-------- Data records
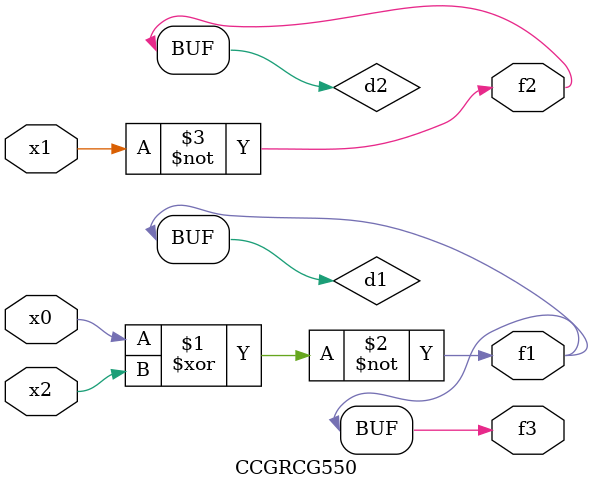
<source format=v>
module CCGRCG550(
	input x0, x1, x2,
	output f1, f2, f3
);

	wire d1, d2, d3;

	xnor (d1, x0, x2);
	nand (d2, x1);
	nor (d3, x1, x2);
	assign f1 = d1;
	assign f2 = d2;
	assign f3 = d1;
endmodule

</source>
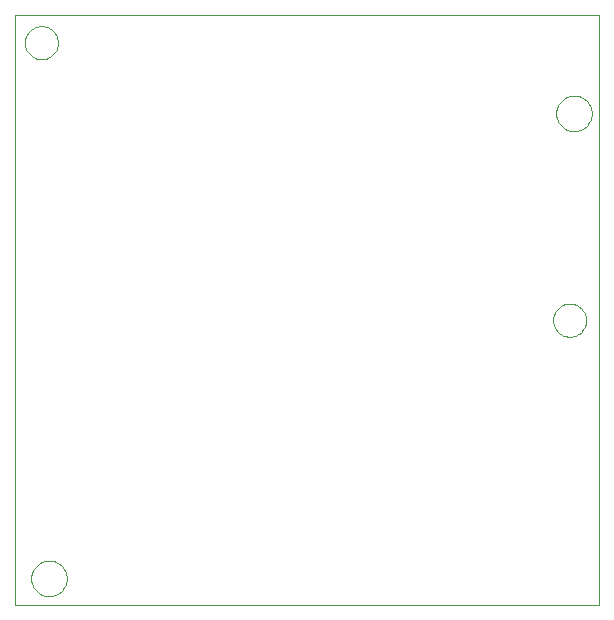
<source format=gbp>
G75*
%MOIN*%
%OFA0B0*%
%FSLAX24Y24*%
%IPPOS*%
%LPD*%
%AMOC8*
5,1,8,0,0,1.08239X$1,22.5*
%
%ADD10C,0.0000*%
D10*
X000550Y002400D02*
X000550Y022085D01*
X020042Y022085D01*
X020042Y002400D01*
X000550Y002400D01*
X001103Y003294D02*
X001105Y003342D01*
X001111Y003390D01*
X001121Y003437D01*
X001134Y003483D01*
X001152Y003528D01*
X001172Y003572D01*
X001197Y003614D01*
X001225Y003653D01*
X001255Y003690D01*
X001289Y003724D01*
X001326Y003756D01*
X001364Y003785D01*
X001405Y003810D01*
X001448Y003832D01*
X001493Y003850D01*
X001539Y003864D01*
X001586Y003875D01*
X001634Y003882D01*
X001682Y003885D01*
X001730Y003884D01*
X001778Y003879D01*
X001826Y003870D01*
X001872Y003858D01*
X001917Y003841D01*
X001961Y003821D01*
X002003Y003798D01*
X002043Y003771D01*
X002081Y003741D01*
X002116Y003708D01*
X002148Y003672D01*
X002178Y003634D01*
X002204Y003593D01*
X002226Y003550D01*
X002246Y003506D01*
X002261Y003461D01*
X002273Y003414D01*
X002281Y003366D01*
X002285Y003318D01*
X002285Y003270D01*
X002281Y003222D01*
X002273Y003174D01*
X002261Y003127D01*
X002246Y003082D01*
X002226Y003038D01*
X002204Y002995D01*
X002178Y002954D01*
X002148Y002916D01*
X002116Y002880D01*
X002081Y002847D01*
X002043Y002817D01*
X002003Y002790D01*
X001961Y002767D01*
X001917Y002747D01*
X001872Y002730D01*
X001826Y002718D01*
X001778Y002709D01*
X001730Y002704D01*
X001682Y002703D01*
X001634Y002706D01*
X001586Y002713D01*
X001539Y002724D01*
X001493Y002738D01*
X001448Y002756D01*
X001405Y002778D01*
X001364Y002803D01*
X001326Y002832D01*
X001289Y002864D01*
X001255Y002898D01*
X001225Y002935D01*
X001197Y002974D01*
X001172Y003016D01*
X001152Y003060D01*
X001134Y003105D01*
X001121Y003151D01*
X001111Y003198D01*
X001105Y003246D01*
X001103Y003294D01*
X000893Y021150D02*
X000895Y021197D01*
X000901Y021243D01*
X000911Y021289D01*
X000924Y021334D01*
X000942Y021377D01*
X000963Y021419D01*
X000987Y021459D01*
X001015Y021496D01*
X001046Y021531D01*
X001080Y021564D01*
X001116Y021593D01*
X001155Y021619D01*
X001196Y021642D01*
X001239Y021661D01*
X001283Y021677D01*
X001328Y021689D01*
X001374Y021697D01*
X001421Y021701D01*
X001467Y021701D01*
X001514Y021697D01*
X001560Y021689D01*
X001605Y021677D01*
X001649Y021661D01*
X001692Y021642D01*
X001733Y021619D01*
X001772Y021593D01*
X001808Y021564D01*
X001842Y021531D01*
X001873Y021496D01*
X001901Y021459D01*
X001925Y021419D01*
X001946Y021377D01*
X001964Y021334D01*
X001977Y021289D01*
X001987Y021243D01*
X001993Y021197D01*
X001995Y021150D01*
X001993Y021103D01*
X001987Y021057D01*
X001977Y021011D01*
X001964Y020966D01*
X001946Y020923D01*
X001925Y020881D01*
X001901Y020841D01*
X001873Y020804D01*
X001842Y020769D01*
X001808Y020736D01*
X001772Y020707D01*
X001733Y020681D01*
X001692Y020658D01*
X001649Y020639D01*
X001605Y020623D01*
X001560Y020611D01*
X001514Y020603D01*
X001467Y020599D01*
X001421Y020599D01*
X001374Y020603D01*
X001328Y020611D01*
X001283Y020623D01*
X001239Y020639D01*
X001196Y020658D01*
X001155Y020681D01*
X001116Y020707D01*
X001080Y020736D01*
X001046Y020769D01*
X001015Y020804D01*
X000987Y020841D01*
X000963Y020881D01*
X000942Y020923D01*
X000924Y020966D01*
X000911Y021011D01*
X000901Y021057D01*
X000895Y021103D01*
X000893Y021150D01*
X018603Y018794D02*
X018605Y018842D01*
X018611Y018890D01*
X018621Y018937D01*
X018634Y018983D01*
X018652Y019028D01*
X018672Y019072D01*
X018697Y019114D01*
X018725Y019153D01*
X018755Y019190D01*
X018789Y019224D01*
X018826Y019256D01*
X018864Y019285D01*
X018905Y019310D01*
X018948Y019332D01*
X018993Y019350D01*
X019039Y019364D01*
X019086Y019375D01*
X019134Y019382D01*
X019182Y019385D01*
X019230Y019384D01*
X019278Y019379D01*
X019326Y019370D01*
X019372Y019358D01*
X019417Y019341D01*
X019461Y019321D01*
X019503Y019298D01*
X019543Y019271D01*
X019581Y019241D01*
X019616Y019208D01*
X019648Y019172D01*
X019678Y019134D01*
X019704Y019093D01*
X019726Y019050D01*
X019746Y019006D01*
X019761Y018961D01*
X019773Y018914D01*
X019781Y018866D01*
X019785Y018818D01*
X019785Y018770D01*
X019781Y018722D01*
X019773Y018674D01*
X019761Y018627D01*
X019746Y018582D01*
X019726Y018538D01*
X019704Y018495D01*
X019678Y018454D01*
X019648Y018416D01*
X019616Y018380D01*
X019581Y018347D01*
X019543Y018317D01*
X019503Y018290D01*
X019461Y018267D01*
X019417Y018247D01*
X019372Y018230D01*
X019326Y018218D01*
X019278Y018209D01*
X019230Y018204D01*
X019182Y018203D01*
X019134Y018206D01*
X019086Y018213D01*
X019039Y018224D01*
X018993Y018238D01*
X018948Y018256D01*
X018905Y018278D01*
X018864Y018303D01*
X018826Y018332D01*
X018789Y018364D01*
X018755Y018398D01*
X018725Y018435D01*
X018697Y018474D01*
X018672Y018516D01*
X018652Y018560D01*
X018634Y018605D01*
X018621Y018651D01*
X018611Y018698D01*
X018605Y018746D01*
X018603Y018794D01*
X018499Y011900D02*
X018501Y011947D01*
X018507Y011993D01*
X018517Y012039D01*
X018530Y012084D01*
X018548Y012127D01*
X018569Y012169D01*
X018593Y012209D01*
X018621Y012246D01*
X018652Y012281D01*
X018686Y012314D01*
X018722Y012343D01*
X018761Y012369D01*
X018802Y012392D01*
X018845Y012411D01*
X018889Y012427D01*
X018934Y012439D01*
X018980Y012447D01*
X019027Y012451D01*
X019073Y012451D01*
X019120Y012447D01*
X019166Y012439D01*
X019211Y012427D01*
X019255Y012411D01*
X019298Y012392D01*
X019339Y012369D01*
X019378Y012343D01*
X019414Y012314D01*
X019448Y012281D01*
X019479Y012246D01*
X019507Y012209D01*
X019531Y012169D01*
X019552Y012127D01*
X019570Y012084D01*
X019583Y012039D01*
X019593Y011993D01*
X019599Y011947D01*
X019601Y011900D01*
X019599Y011853D01*
X019593Y011807D01*
X019583Y011761D01*
X019570Y011716D01*
X019552Y011673D01*
X019531Y011631D01*
X019507Y011591D01*
X019479Y011554D01*
X019448Y011519D01*
X019414Y011486D01*
X019378Y011457D01*
X019339Y011431D01*
X019298Y011408D01*
X019255Y011389D01*
X019211Y011373D01*
X019166Y011361D01*
X019120Y011353D01*
X019073Y011349D01*
X019027Y011349D01*
X018980Y011353D01*
X018934Y011361D01*
X018889Y011373D01*
X018845Y011389D01*
X018802Y011408D01*
X018761Y011431D01*
X018722Y011457D01*
X018686Y011486D01*
X018652Y011519D01*
X018621Y011554D01*
X018593Y011591D01*
X018569Y011631D01*
X018548Y011673D01*
X018530Y011716D01*
X018517Y011761D01*
X018507Y011807D01*
X018501Y011853D01*
X018499Y011900D01*
M02*

</source>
----------------
_About this exercise_. Pull each line that includes the word "source" out of the material above.

_Task result_.
<source format=v>
</source>
<source format=gbp>
</source>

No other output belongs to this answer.